Look through the data that follows and work out how many lines contain the string "ankle". Nothing but that number should be given.

**Extracted records**
=== Section Start ===

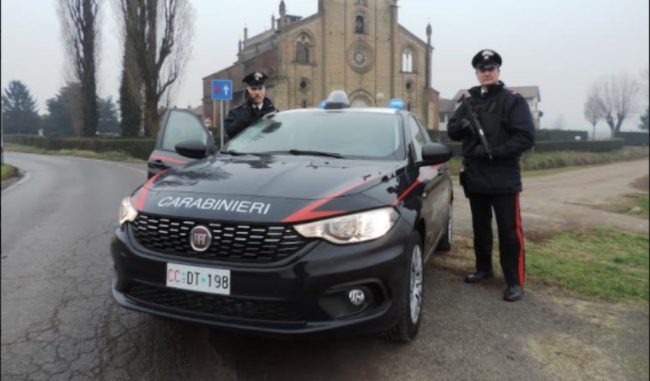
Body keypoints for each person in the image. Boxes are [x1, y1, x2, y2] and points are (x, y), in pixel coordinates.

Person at [447, 49, 535, 302]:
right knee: (480, 228)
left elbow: (525, 137)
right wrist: (460, 126)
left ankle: (514, 281)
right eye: (482, 69)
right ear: (476, 73)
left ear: (498, 71)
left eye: (491, 68)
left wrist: (497, 152)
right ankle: (483, 268)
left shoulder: (513, 101)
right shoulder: (469, 101)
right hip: (476, 175)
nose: (487, 73)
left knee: (509, 231)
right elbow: (452, 132)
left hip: (503, 175)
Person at [224, 71, 278, 138]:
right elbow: (231, 133)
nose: (257, 92)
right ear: (248, 90)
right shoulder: (236, 113)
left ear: (265, 90)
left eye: (260, 88)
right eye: (253, 89)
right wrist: (246, 112)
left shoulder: (274, 112)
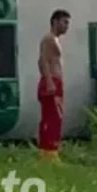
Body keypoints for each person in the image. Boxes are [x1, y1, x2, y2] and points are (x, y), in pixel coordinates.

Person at [37, 9, 70, 162]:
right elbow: (42, 60)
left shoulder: (54, 40)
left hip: (56, 81)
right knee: (52, 118)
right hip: (52, 82)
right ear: (55, 21)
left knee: (56, 118)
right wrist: (49, 81)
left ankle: (50, 151)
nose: (67, 26)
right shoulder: (48, 39)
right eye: (65, 22)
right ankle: (49, 153)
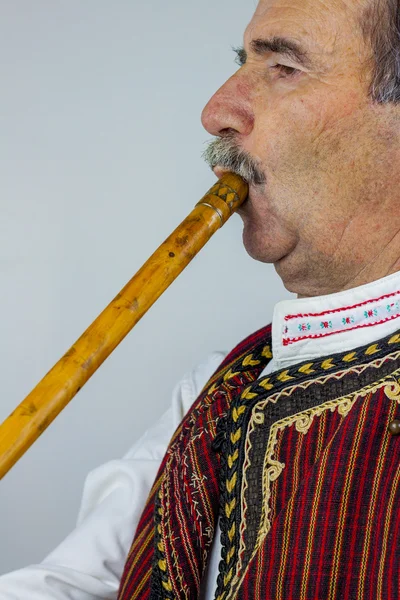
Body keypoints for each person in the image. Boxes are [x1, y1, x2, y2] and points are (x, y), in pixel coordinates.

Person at [1, 0, 400, 597]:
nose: (217, 112)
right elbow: (68, 584)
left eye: (284, 66)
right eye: (244, 62)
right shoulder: (218, 388)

=== Section End ===

**Answer to this task**
4